Nul ne peut se faire justice soi-même, martelait la substitut du procureur du Roi lors du procès de Grégory Lenoci, en juin dernier. Pourtant, le verdict a suscité une vive controverse. Ce jeudi, plusieurs dizaines de ses partisans se sont rassemblés devant le tribunal de Namur pour dénoncer sa condamnation. Brandissant des pancartes, certains arboraient des slogans tels que « Libérer le héros, enfermer les pédos » ou « Justice défaillante ». La mobilisation a également pris de l’ampleur sur les réseaux sociaux, où Lenoci est présenté par certains comme un homme ayant voulu « faire justice » face à un système perçu comme défaillant.
Grégory Lenoci, âgé de 49 ans, a été reconnu coupable d’avoir violemment agressé son voisin, Marc P., qu’il soupçonnait d’avoir abusé sexuellement de son beau-fils, alors âgé de 6 ans. En plus de sa peine de 17 ans de prison, il a été placé sous la surveillance du juge de l’application des peines pour une durée de 10 ans.

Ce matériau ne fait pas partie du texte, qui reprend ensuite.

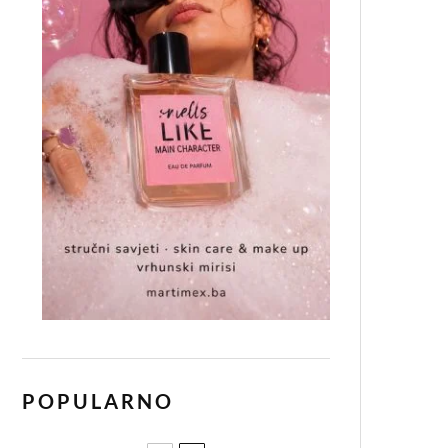
POPULARNO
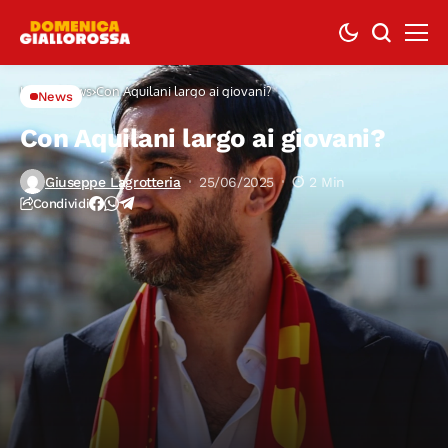
Home
News
Con Aquilani largo ai giovani?
News
Con Aquilani largo ai giovani?
Giuseppe Lagrotteria
25/06/2025
2 Min
Condividi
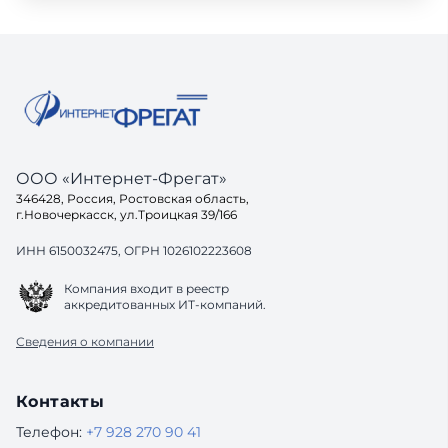
ООО «Интернет-Фрегат»
346428, Россия, Ростовская область,
г.Новочеркасск, ул.Троицкая 39/166
ИНН 6150032475, ОГРН 1026102223608
Компания входит в реестр
аккредитованных ИТ-компаний.
Сведения о компании
Контакты
Телефон:
+7 928 270 90 41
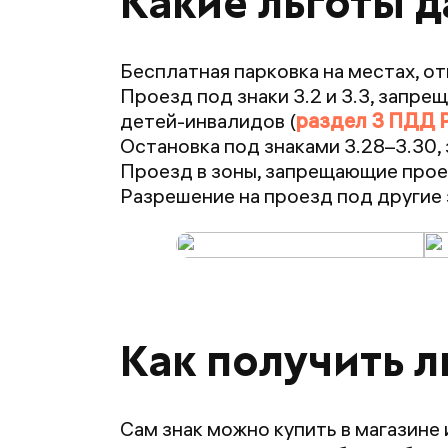
Какие льготы д
Бесплатная парковка на местах, от
Проезд под знаки 3.2 и 3.3, запре
детей-инвалидов (
раздел 3 ПДД 
Остановка под знаками 3.28–3.30
Проезд в зоны, запрещающие проез
Разрешение на проезд под другие
Как получить л
Сам знак можно купить в магазине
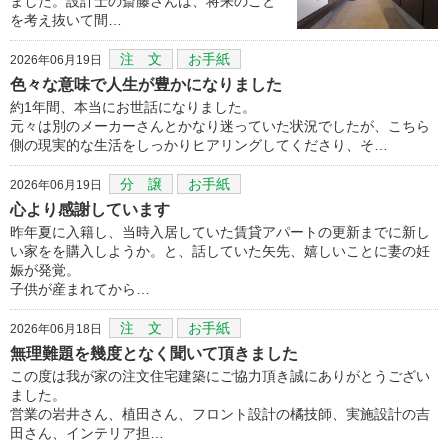
ました。設計士の斎藤さんは、将来のこと
を考え抜いて間…
注 文
お手紙
2026年06月19日
色々な意味で人生が豊かになりました
約1年間、本当にお世話になりました。
元々は別のメーカーさんとかなり迷っていた状況でしたが、こちら
側の現実的な生活をしっかりヒアリングしてくださり、そ…
分 譲
お手紙
2026年06月19日
心より感謝しています
昨年夏に入籍し、当時入居していた賃貸アパートの更新までに新し
い家をを購入しようか。と、話していた矢先、嬉しいことに妻の妊
娠が発覚。
子供が産まれてから…
注 文
お手紙
2026年06月18日
無理難題を幾度となく聞いて頂きました
この度は我が家の注文住宅建築にご協力頂き誠にありがとうござい
ました。
営業の岩井さん、植田さん、フロント設計の橘技師、実施設計の吉
田さん、インテリア担…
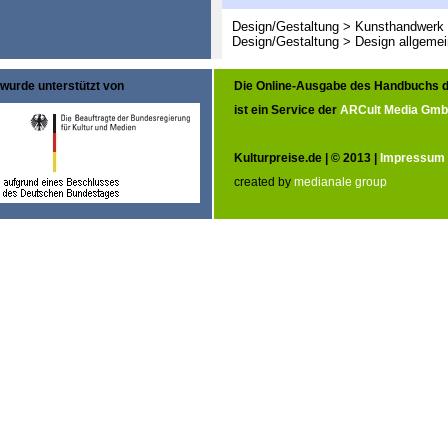
Design/Gestaltung > Kunsthandwerk 
Design/Gestaltung > Design allgemei
wurde unterstützt von
Die Online-Ausgabe des Handbuchs d
ist ein Service der
ARCult Media Gm
Kulturpreise.de | © 2013 |
Impressum
created by
medianale group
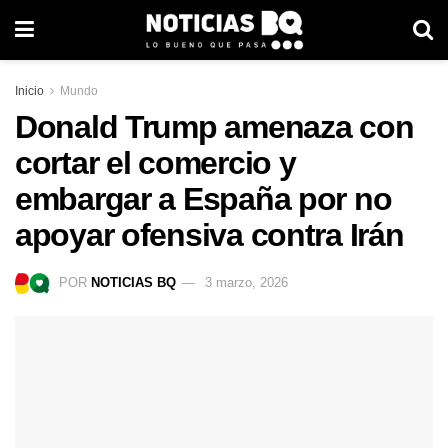
Inicio
Mundo
Donald Trump amenaza con
cortar el comercio y
embargar a España por no
apoyar ofensiva contra Irán
POR
NOTICIAS BQ
3 marzo, 2026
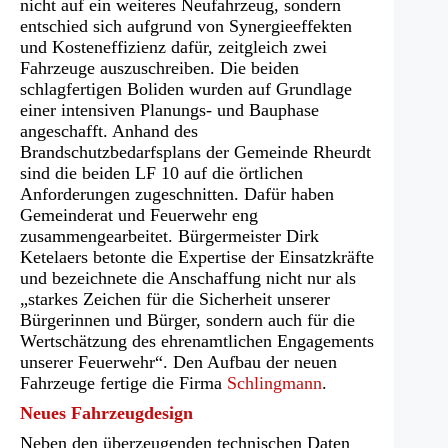
nicht auf ein weiteres Neufahrzeug, sondern
entschied sich aufgrund von Synergieeffekten
und Kosteneffizienz dafür, zeitgleich zwei
Fahrzeuge auszuschreiben. Die beiden
schlagfertigen Boliden wurden auf Grundlage
einer intensiven Planungs- und Bauphase
angeschafft. Anhand des
Brandschutzbedarfsplans der Gemeinde Rheurdt
sind die beiden LF 10 auf die örtlichen
Anforderungen zugeschnitten. Dafür haben
Gemeinderat und Feuerwehr eng
zusammengearbeitet. Bürgermeister Dirk
Ketelaers betonte die Expertise der Einsatzkräfte
und bezeichnete die Anschaffung nicht nur als
„starkes Zeichen für die Sicherheit unserer
Bürgerinnen und Bürger, sondern auch für die
Wertschätzung des ehrenamtlichen Engagements
unserer Feuerwehr“. Den Aufbau der neuen
Fahrzeuge fertige die Firma
Schlingmann
.
Neues Fahrzeugdesign
Neben den überzeugenden technischen Daten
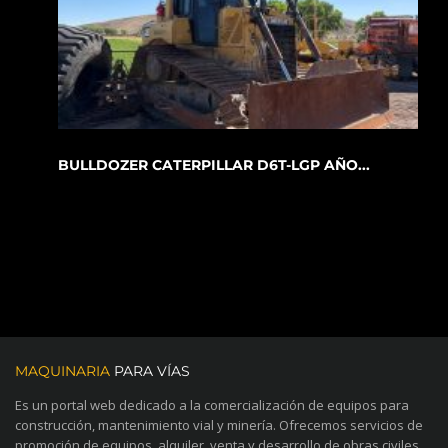
BULLDOZER CATERPILLAR D6T-LGP AÑO...
MAQUINARIA
PARA VÍAS
Es un portal web dedicado a la comercialización de equipos para
construcción, mantenimiento vial y minería. Ofrecemos servicios de
promoción de equipos, alquiler, venta y desarrollo de obras civiles.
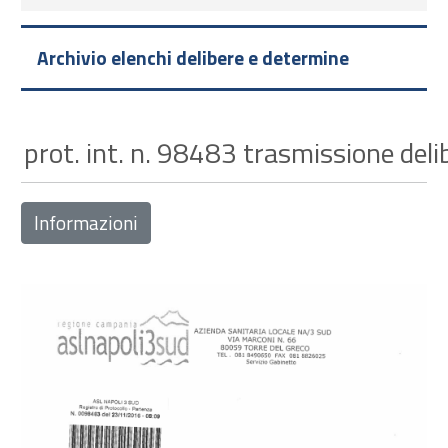
Archivio elenchi delibere e determine
prot. int. n. 98483 trasmissione deli
Informazioni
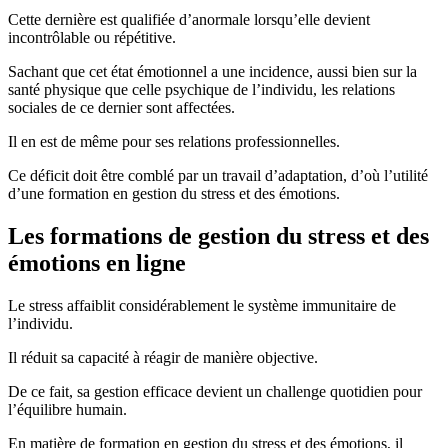
Cette dernière est qualifiée d’anormale lorsqu’elle devient
incontrôlable ou répétitive.
Sachant que cet état émotionnel a une incidence, aussi bien sur la
santé physique que celle psychique de l’individu, les relations
sociales de ce dernier sont affectées.
Il en est de même pour ses relations professionnelles.
Ce déficit doit être comblé par un travail d’adaptation, d’où l’utilité
d’une formation en gestion du stress et des émotions.
Les formations de gestion du stress et des
émotions en ligne
Le stress affaiblit considérablement le système immunitaire de
l’individu.
Il réduit sa capacité à réagir de manière objective.
De ce fait, sa gestion efficace devient un challenge quotidien pour
l’équilibre humain.
En matière de formation en gestion du stress et des émotions, il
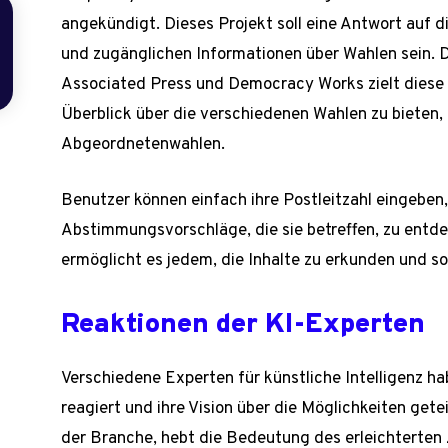
angekündigt. Dieses Projekt soll eine Antwort auf
und zugänglichen Informationen über Wahlen sein. 
Associated Press und Democracy Works zielt diese
Überblick über die verschiedenen Wahlen zu bieten, 
Abgeordnetenwahlen.
Benutzer können einfach ihre Postleitzahl eingebe
Abstimmungsvorschläge, die sie betreffen, zu entde
ermöglicht es jedem, die Inhalte zu erkunden und so
Reaktionen der KI-Experten
Verschiedene Experten für künstliche Intelligenz h
reagiert und ihre Vision über die Möglichkeiten gete
der Branche, hebt die Bedeutung des erleichterten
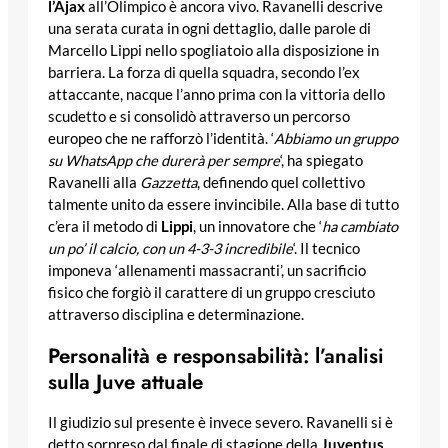
l’Ajax
all’Olimpico è ancora vivo. Ravanelli descrive
una serata curata in ogni dettaglio, dalle parole di
Marcello Lippi nello spogliatoio alla disposizione in
barriera. La forza di quella squadra, secondo l’ex
attaccante, nacque l’anno prima con la vittoria dello
scudetto e si consolidò attraverso un percorso
europeo che ne rafforzò l’identità. ‘
Abbiamo un gruppo
su WhatsApp che durerà per sempre
‘, ha spiegato
Ravanelli alla
Gazzetta
, definendo quel collettivo
talmente unito da essere invincibile. Alla base di tutto
c’era il metodo di
Lippi
, un innovatore che ‘
ha cambiato
un po’ il calcio, con un 4-3-3 incredibile
‘. Il tecnico
imponeva ‘allenamenti massacranti’, un sacrificio
fisico che forgiò il carattere di un gruppo cresciuto
attraverso disciplina e determinazione.
Personalità e responsabilità: l’analisi
sulla Juve attuale
Il giudizio sul presente è invece severo. Ravanelli si è
detto sorpreso dal finale di stagione della
Juventus
,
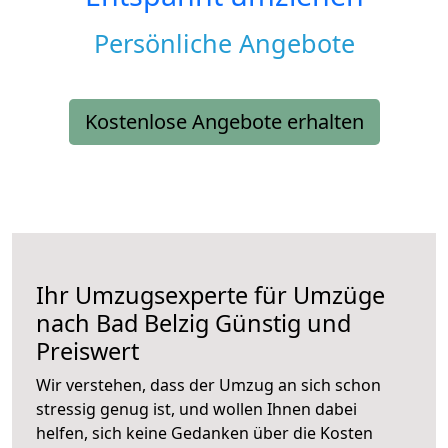
Persönliche Angebote
Kostenlose Angebote erhalten
Ihr Umzugsexperte für Umzüge
nach
Bad Belzig
Günstig und
Preiswert
Wir verstehen, dass der Umzug an sich schon
stressig genug ist, und wollen Ihnen dabei
helfen, sich keine Gedanken über die Kosten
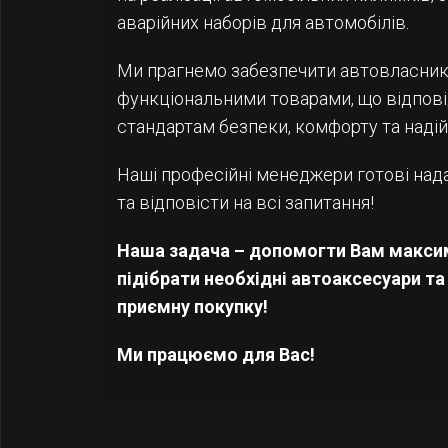
аварійних наборів для автомобілів.
Ми прагнемо забезпечити автовласник
функціональними товарами, що відпо
стандартам безпеки, комфорту та надій
Наші професійні менеджери готові над
та відповісти на всі запитання!
Наша задача – допомогти Вам макс
підібрати необхідні автоаксесуари т
приємну покупку!
Ми працюємо для Вас!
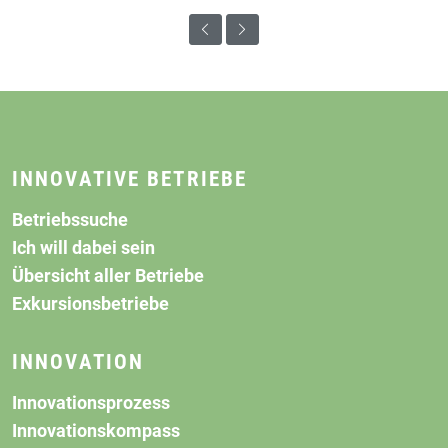
INNOVATIVE BETRIEBE
Betriebssuche
Ich will dabei sein
Übersicht aller Betriebe
Exkursionsbetriebe
INNOVATION
Innovationsprozess
Innovationskompass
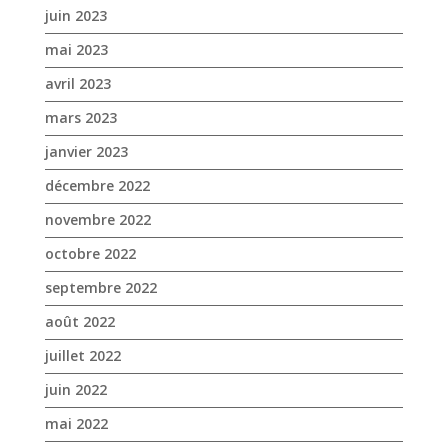
juin 2023
mai 2023
avril 2023
mars 2023
janvier 2023
décembre 2022
novembre 2022
octobre 2022
septembre 2022
août 2022
juillet 2022
juin 2022
mai 2022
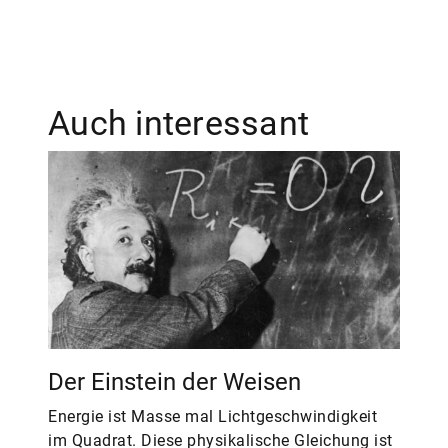
Auch interessant
Der Einstein der Weisen
Energie ist Masse mal Lichtgeschwindigkeit
im Quadrat. Diese physikalische Gleichung ist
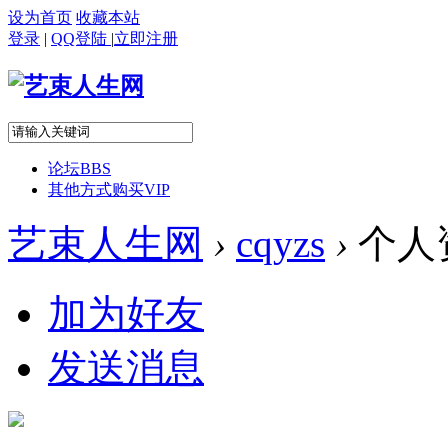
设为首页
收藏本站
登录
|
QQ登陆
|
立即注册
论坛
BBS
其他方式购买VIP
艺束人生网
›
cqyzs
›
个人
加为好友
发送消息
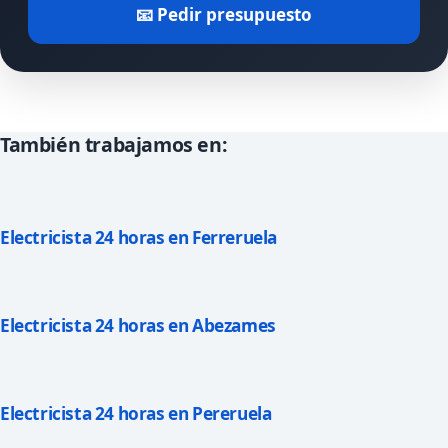
📧 Pedir presupuesto
También trabajamos en:
Electricista 24 horas en Ferreruela
Electricista 24 horas en Abezames
Electricista 24 horas en Pereruela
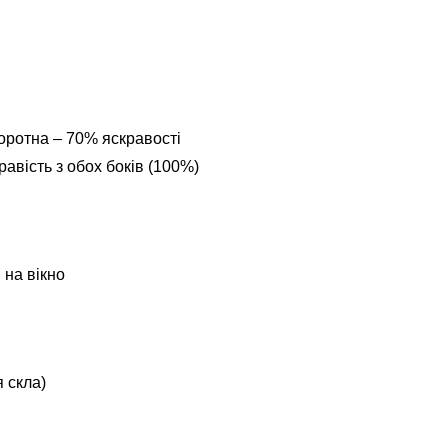
оротна – 70% яскравості
авість з обох боків (100%)
 на вікно
 скла)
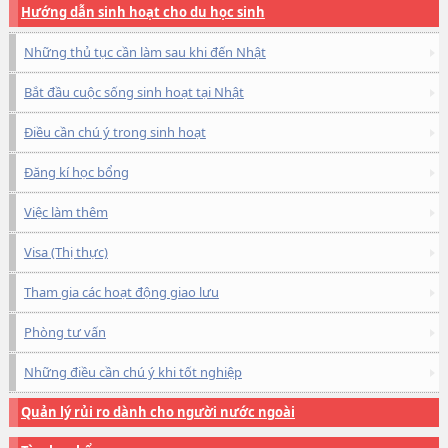
Hướng dẫn sinh hoạt cho du học sinh
Những thủ tục cần làm sau khi đến Nhật
Bắt đầu cuộc sống sinh hoạt tại Nhật
Điều cần chú ý trong sinh hoạt
Đăng kí học bổng
Việc làm thêm
Visa (Thị thực)
Tham gia các hoạt động giao lưu
Phòng tư vấn
Những điều cần chú ý khi tốt nghiệp
Quản lý rủi ro dành cho người nước ngoài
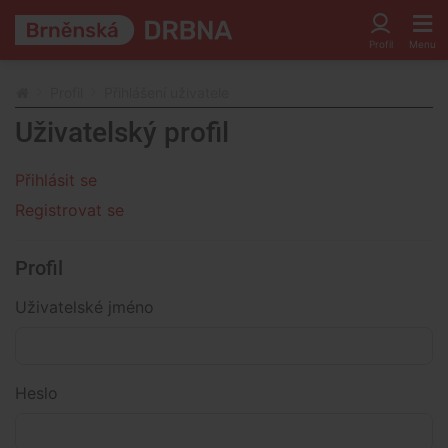
Profil
Přihlášení uživatele
Uživatelský profil
Přihlásit se
Registrovat se
Profil
Uživatelské jméno
Heslo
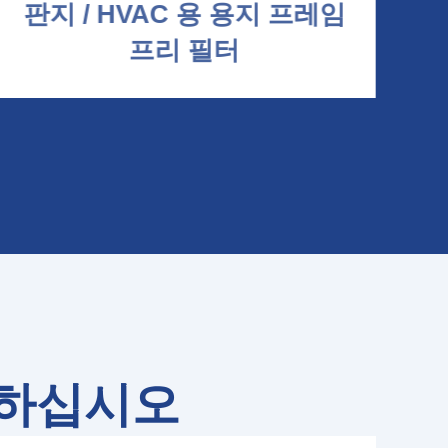
판지 / HVAC 용 용지 프레임
M
프리 필터
택하십시오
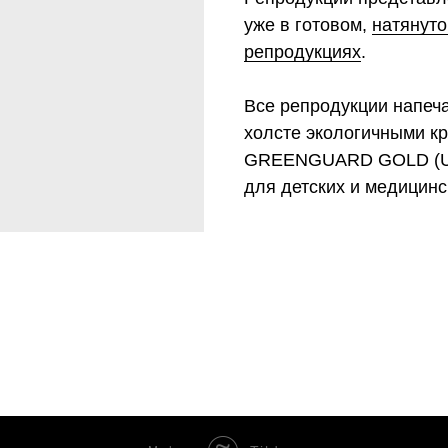
уже в готовом,
натянуто
репродукциях
.
Все репродукции напеч
холсте экологичными к
GREENGUARD GOLD (UL 
для детских и медицинс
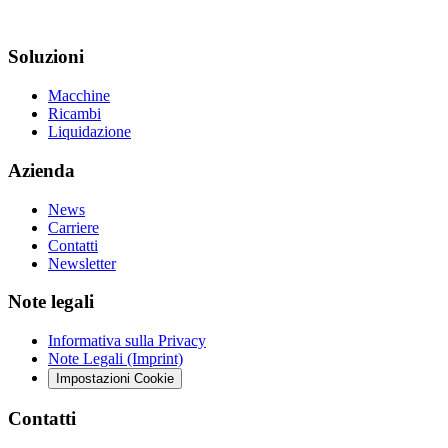
Soluzioni
Macchine
Ricambi
Liquidazione
Azienda
News
Carriere
Contatti
Newsletter
Note legali
Informativa sulla Privacy
Note Legali (Imprint)
Impostazioni Cookie
Contatti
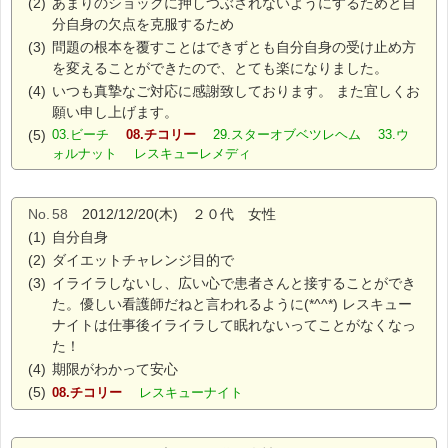
(2)
あまりのショックに押しつぶされないようにするためと自
分自身の欠点を克服するため
(3)
問題の根本を覆すことはできずとも自分自身の受け止め方
を変えることができたので、とても楽になりました。
(4)
いつも真摯なご対応に感謝致しております。 また宜しくお
願い申し上げます。
(5)
03.ビーチ
08.チコリー
29.スターオブベツレヘム 33.ウ
ォルナット レスキューレメディ
No.
58
2012/12/20(木) ２０代 女性
(1)
自分自身
(2)
ダイエットチャレンジ目的で
(3)
イライラしないし、広い心で患者さんと接することができ
た。優しい看護師だねと言われるように(*^^*) レスキュー
ナイトは仕事後イライラして眠れないってことがなくなっ
た！
(4)
期限がわかって安心
(5)
08.チコリー
レスキューナイト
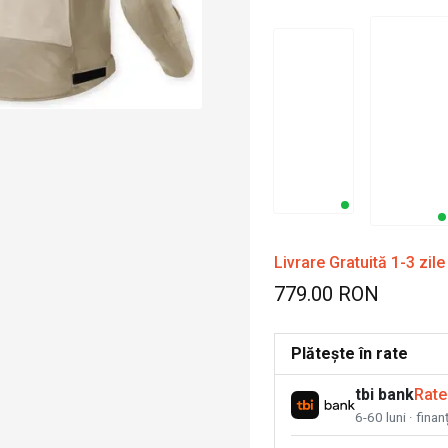
Livrare Gratuită 1-3 zile
779.00 RON
Plătește în rate
tbi bank
Rate
6-60 luni · fina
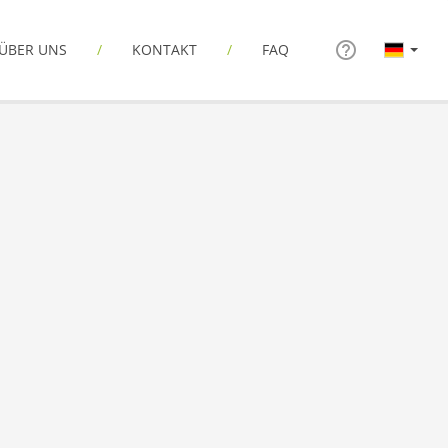
ÜBER UNS
KONTAKT
FAQ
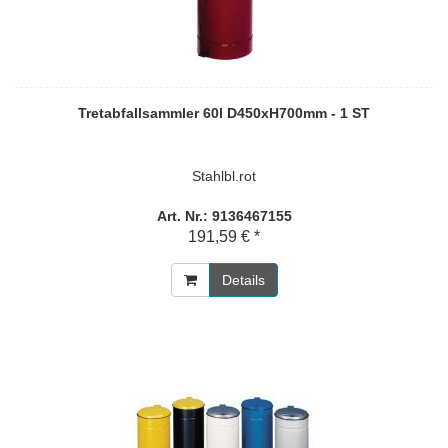
Tretabfallsammler 60l D450xH700mm - 1 ST
Stahlbl.rot
Art. Nr.: 9136467155
191,59 € *
Details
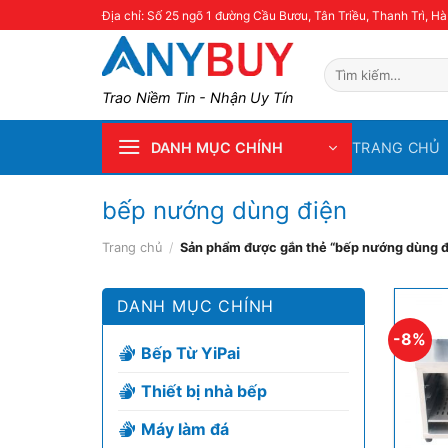
Skip
Địa chỉ: Số 25 ngõ 1 đường Cầu Bươu, Tân Triều, Thanh Trì, Hà
to
content
Tìm
kiếm:
Trao Niềm Tin - Nhận Uy Tín
TRANG CHỦ
DANH MỤC CHÍNH
bếp nướng dùng điện
Trang chủ
/
Sản phẩm được gắn thẻ “bếp nướng dùng đ
DANH MỤC CHÍNH
-8%
Bếp Từ YiPai
Thiết bị nhà bếp
Máy làm đá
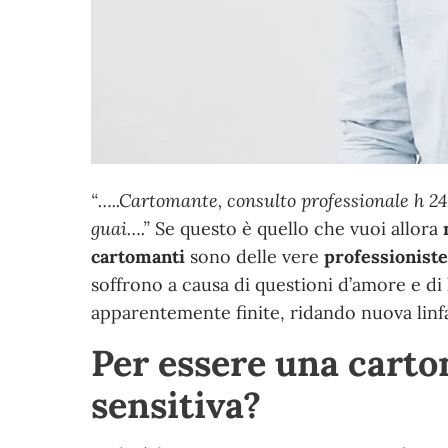
“
…..Cartomante, consulto professionale h 24,
guai….
”
Se questo è quello che vuoi allora
cartomanti
sono delle vere
professioniste
soffrono a causa di questioni d’amore e di
apparentemente finite, ridando nuova linfa
Per essere una carto
sensitiva?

Cette affaire met en lumière les tensions croissantes autour de la justice pénale et de la protection des victimes de violences sexuelles. Les soutiens de Lenoci soulignent un sentiment d’impuissance face à un système judiciaire qu’ils jugent insuffisant pour protéger les enfants et punir les véritables coupables.
Cette situation soulève des questions fondamentales sur la capacité de l’institution judiciaire à répondre aux attentes de la société en matière de justice et de sécurité.